▶ [Brief]: The lines to find are those in the entries that hold the word "casque"; copy every one of them.

▶ [Data provided]:
--*--

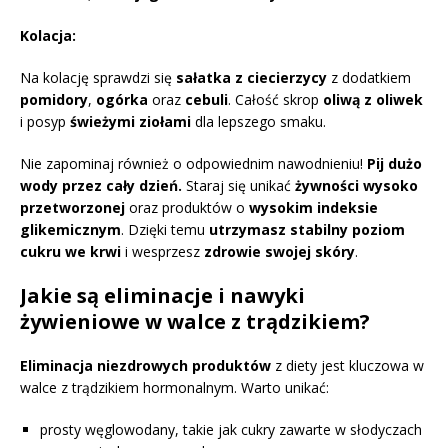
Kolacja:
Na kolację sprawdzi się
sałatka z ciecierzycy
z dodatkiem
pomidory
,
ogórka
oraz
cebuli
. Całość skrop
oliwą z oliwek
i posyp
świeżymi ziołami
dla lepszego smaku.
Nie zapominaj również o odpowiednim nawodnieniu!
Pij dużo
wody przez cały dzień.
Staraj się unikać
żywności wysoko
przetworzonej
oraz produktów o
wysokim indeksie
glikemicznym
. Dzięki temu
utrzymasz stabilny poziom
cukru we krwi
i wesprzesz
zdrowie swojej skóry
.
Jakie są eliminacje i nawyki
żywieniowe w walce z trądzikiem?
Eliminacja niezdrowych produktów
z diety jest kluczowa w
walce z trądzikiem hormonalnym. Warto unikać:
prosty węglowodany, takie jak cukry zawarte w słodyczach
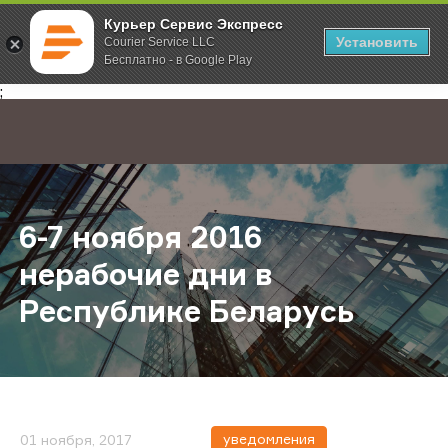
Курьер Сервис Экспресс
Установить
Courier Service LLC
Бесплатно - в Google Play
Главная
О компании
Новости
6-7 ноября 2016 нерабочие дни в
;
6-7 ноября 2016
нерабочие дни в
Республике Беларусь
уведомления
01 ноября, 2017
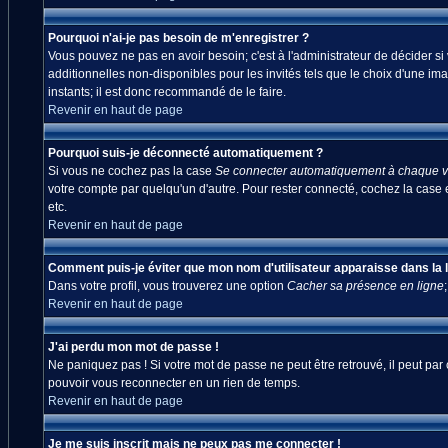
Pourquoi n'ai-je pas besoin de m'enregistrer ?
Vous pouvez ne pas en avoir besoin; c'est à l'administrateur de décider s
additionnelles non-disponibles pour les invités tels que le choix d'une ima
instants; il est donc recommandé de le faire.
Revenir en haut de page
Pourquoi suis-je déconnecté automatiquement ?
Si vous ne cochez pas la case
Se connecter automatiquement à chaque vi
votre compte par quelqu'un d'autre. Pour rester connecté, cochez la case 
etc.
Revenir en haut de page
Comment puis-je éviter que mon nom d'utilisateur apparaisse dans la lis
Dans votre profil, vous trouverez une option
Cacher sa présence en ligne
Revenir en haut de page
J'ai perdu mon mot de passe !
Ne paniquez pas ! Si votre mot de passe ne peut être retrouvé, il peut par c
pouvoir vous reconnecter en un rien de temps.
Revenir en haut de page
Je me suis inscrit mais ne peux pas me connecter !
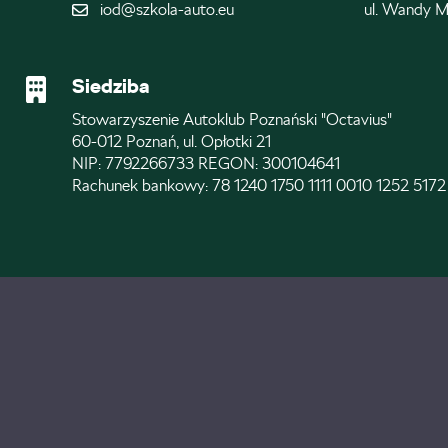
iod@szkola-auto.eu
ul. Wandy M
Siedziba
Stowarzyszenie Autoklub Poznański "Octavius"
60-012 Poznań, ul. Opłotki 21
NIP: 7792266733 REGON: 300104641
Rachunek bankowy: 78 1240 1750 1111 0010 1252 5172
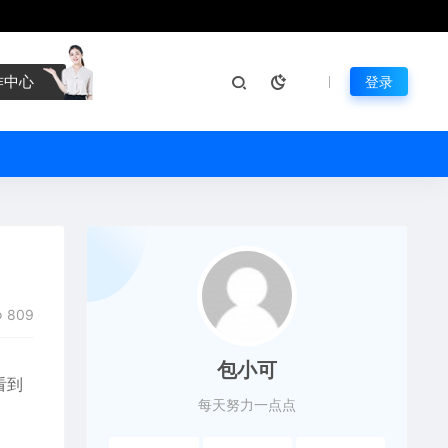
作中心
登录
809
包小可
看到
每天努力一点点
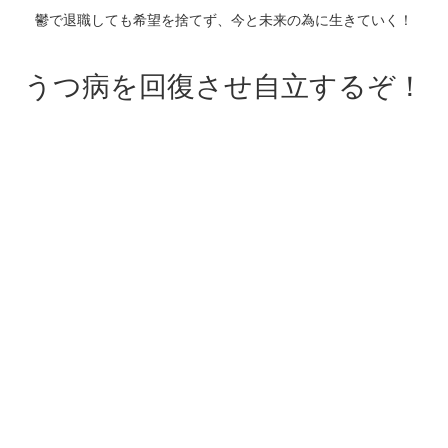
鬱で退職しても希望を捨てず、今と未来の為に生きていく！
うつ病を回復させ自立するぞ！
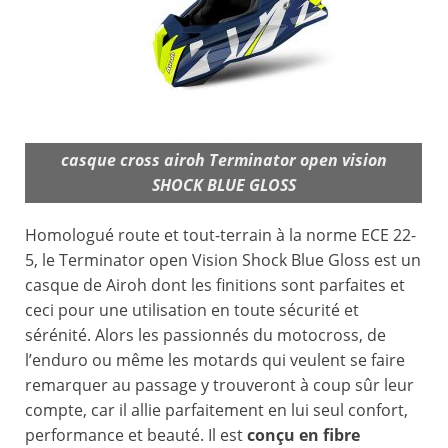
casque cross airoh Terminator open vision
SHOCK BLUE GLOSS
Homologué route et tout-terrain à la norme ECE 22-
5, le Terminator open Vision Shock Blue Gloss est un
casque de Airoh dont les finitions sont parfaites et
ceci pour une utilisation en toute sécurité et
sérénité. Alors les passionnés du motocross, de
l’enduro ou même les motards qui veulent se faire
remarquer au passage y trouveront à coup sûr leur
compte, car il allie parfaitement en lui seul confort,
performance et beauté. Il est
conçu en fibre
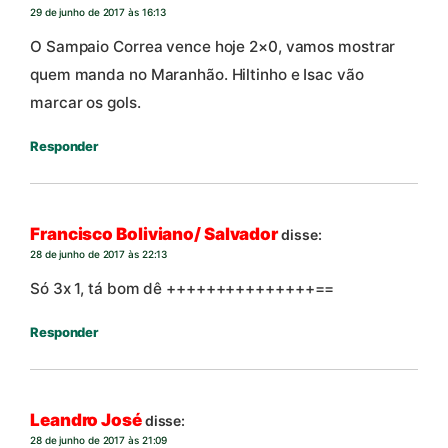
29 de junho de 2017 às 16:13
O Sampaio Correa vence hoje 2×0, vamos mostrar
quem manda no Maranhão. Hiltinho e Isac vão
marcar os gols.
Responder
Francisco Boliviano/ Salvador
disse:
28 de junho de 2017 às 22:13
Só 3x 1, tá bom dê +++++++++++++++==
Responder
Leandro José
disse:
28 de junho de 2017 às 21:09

--*--

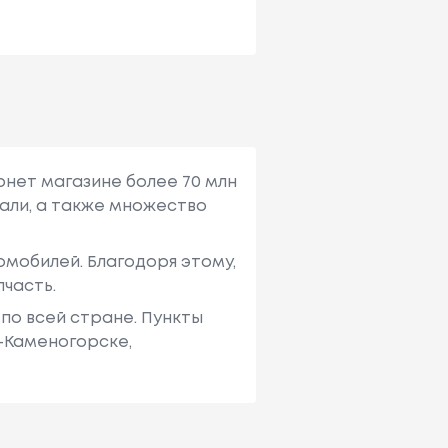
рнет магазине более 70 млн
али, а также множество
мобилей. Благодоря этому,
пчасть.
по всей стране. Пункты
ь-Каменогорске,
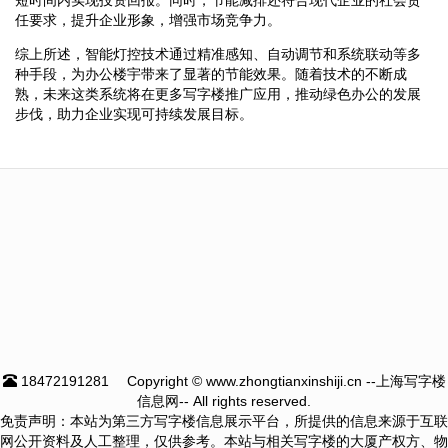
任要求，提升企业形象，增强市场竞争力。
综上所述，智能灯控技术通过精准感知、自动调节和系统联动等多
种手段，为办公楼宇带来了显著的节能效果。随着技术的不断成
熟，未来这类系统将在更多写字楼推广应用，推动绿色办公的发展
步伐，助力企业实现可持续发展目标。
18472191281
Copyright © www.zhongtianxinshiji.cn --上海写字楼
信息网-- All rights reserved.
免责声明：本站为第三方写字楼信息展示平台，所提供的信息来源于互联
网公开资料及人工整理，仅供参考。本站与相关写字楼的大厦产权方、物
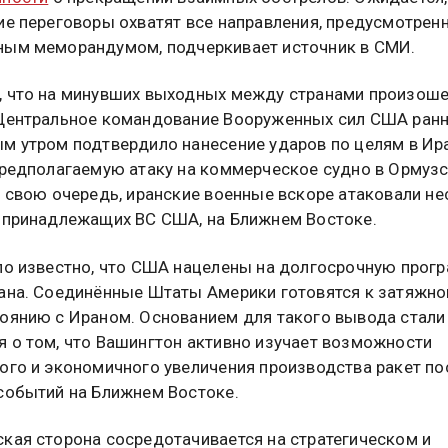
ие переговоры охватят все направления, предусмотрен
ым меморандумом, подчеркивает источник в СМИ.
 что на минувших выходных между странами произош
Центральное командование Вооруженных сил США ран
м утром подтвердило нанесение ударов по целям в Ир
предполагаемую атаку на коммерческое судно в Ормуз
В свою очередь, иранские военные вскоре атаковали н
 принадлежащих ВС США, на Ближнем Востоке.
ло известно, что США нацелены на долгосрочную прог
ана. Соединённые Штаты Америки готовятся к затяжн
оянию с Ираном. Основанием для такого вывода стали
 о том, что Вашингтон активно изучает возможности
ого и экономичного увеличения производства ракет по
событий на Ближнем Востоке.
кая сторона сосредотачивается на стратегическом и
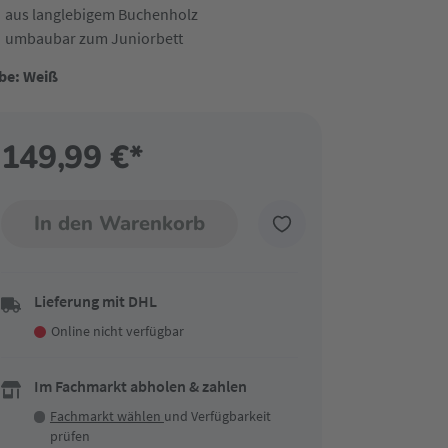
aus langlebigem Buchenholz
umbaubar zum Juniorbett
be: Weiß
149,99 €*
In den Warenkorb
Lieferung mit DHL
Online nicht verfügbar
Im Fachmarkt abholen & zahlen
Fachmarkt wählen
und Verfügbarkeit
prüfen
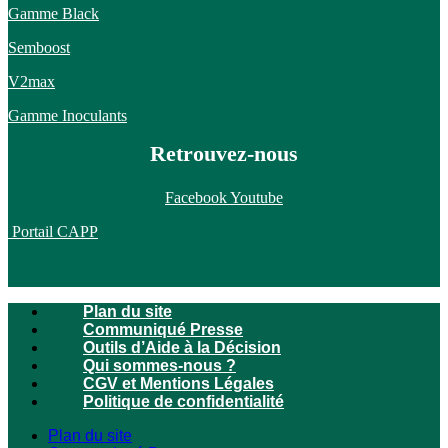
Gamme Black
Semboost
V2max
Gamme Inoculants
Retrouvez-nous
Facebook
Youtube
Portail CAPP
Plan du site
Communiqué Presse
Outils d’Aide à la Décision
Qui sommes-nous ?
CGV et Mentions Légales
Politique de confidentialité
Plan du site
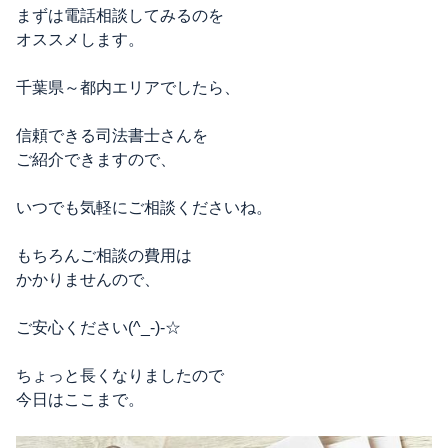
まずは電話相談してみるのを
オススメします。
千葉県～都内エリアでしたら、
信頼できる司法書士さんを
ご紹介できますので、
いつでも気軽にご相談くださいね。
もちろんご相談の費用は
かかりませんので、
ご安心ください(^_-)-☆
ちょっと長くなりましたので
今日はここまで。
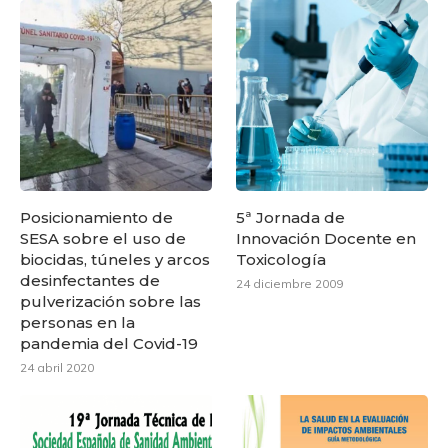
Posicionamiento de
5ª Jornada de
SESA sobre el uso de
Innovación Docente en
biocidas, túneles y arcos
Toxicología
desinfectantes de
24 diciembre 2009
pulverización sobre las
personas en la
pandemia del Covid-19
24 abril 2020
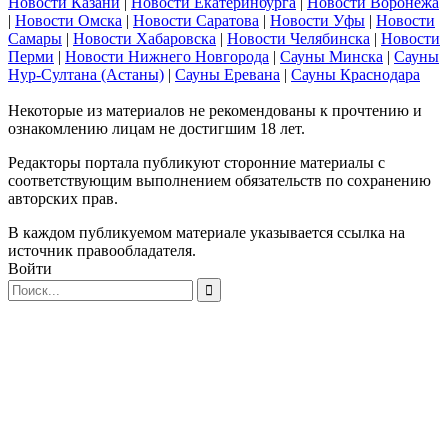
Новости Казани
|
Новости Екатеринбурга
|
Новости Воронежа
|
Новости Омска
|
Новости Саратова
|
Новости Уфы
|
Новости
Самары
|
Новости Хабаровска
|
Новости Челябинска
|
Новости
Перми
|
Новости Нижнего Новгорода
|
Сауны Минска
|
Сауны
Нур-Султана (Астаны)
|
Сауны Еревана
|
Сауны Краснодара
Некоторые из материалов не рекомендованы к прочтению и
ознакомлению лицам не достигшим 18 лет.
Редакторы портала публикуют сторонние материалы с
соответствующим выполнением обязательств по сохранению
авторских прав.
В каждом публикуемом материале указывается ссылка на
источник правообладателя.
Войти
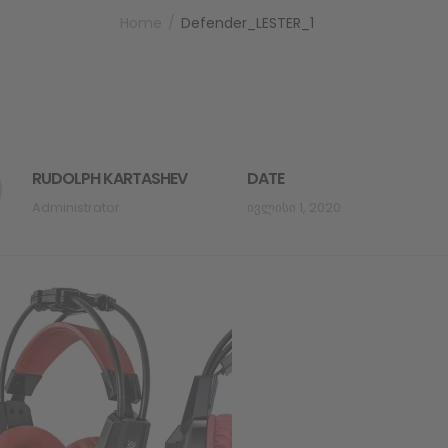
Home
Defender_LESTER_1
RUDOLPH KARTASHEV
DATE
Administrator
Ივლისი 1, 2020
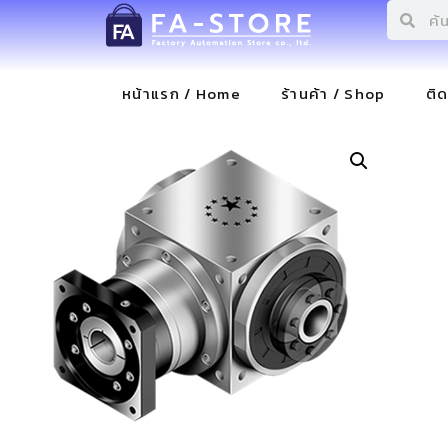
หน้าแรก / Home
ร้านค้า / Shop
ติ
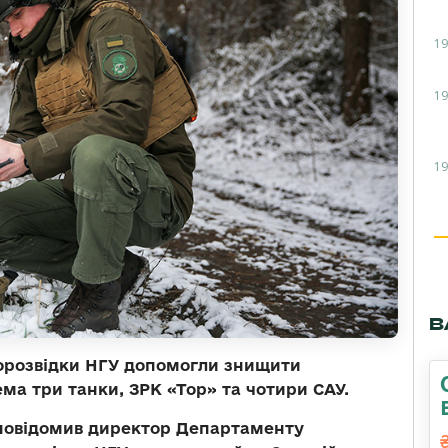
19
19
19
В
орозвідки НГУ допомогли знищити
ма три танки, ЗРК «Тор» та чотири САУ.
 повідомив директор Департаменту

--*--

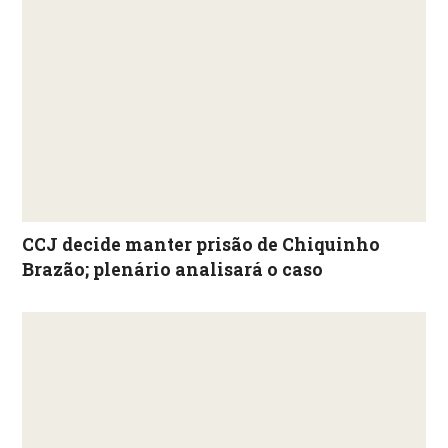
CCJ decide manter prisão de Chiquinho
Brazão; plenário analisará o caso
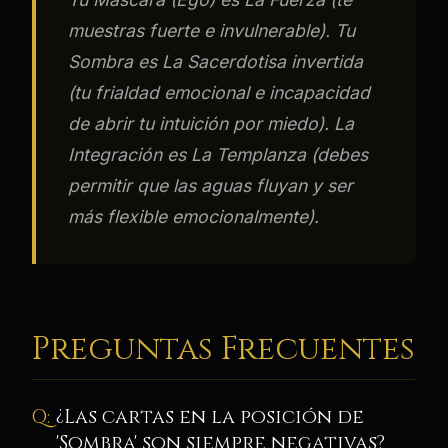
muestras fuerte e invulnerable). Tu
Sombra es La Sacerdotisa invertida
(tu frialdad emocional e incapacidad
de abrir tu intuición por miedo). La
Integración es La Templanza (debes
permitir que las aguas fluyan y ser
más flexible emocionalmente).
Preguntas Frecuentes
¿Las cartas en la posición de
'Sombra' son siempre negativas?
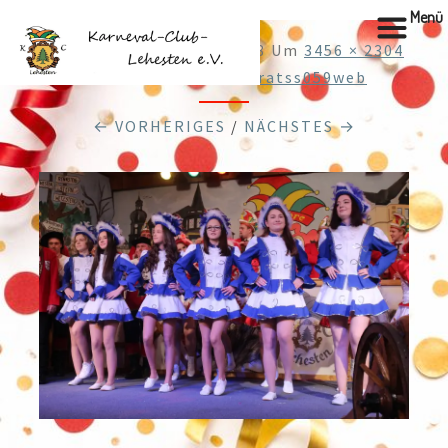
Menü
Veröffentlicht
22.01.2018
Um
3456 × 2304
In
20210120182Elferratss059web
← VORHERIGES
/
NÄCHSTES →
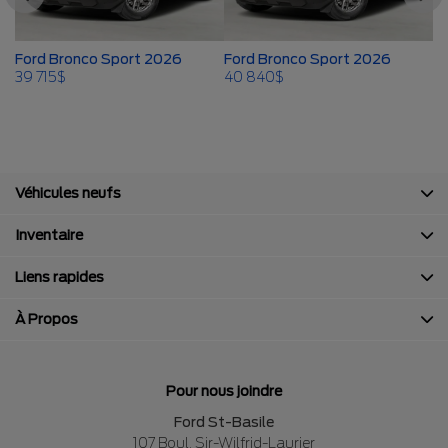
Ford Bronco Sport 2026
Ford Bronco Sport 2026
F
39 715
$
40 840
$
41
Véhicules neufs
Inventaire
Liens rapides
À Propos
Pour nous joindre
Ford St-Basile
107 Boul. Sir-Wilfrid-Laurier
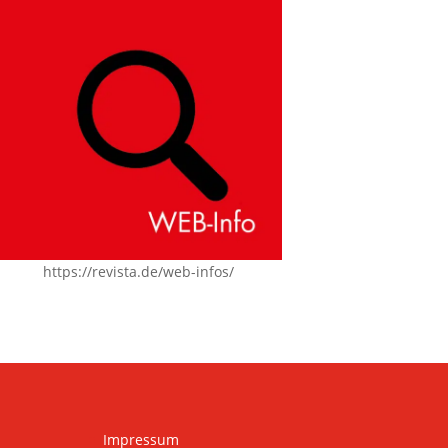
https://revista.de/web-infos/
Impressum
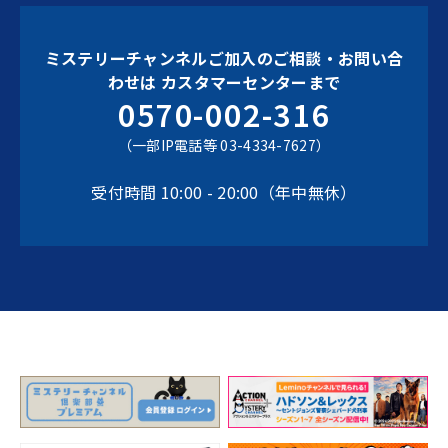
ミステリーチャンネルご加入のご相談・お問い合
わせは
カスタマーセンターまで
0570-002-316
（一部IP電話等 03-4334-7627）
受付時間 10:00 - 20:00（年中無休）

--*--

▶ [Result for this exercise]:
casque cross airoh Terminator open vision
casque de Airoh dont les finitions sont parfaites et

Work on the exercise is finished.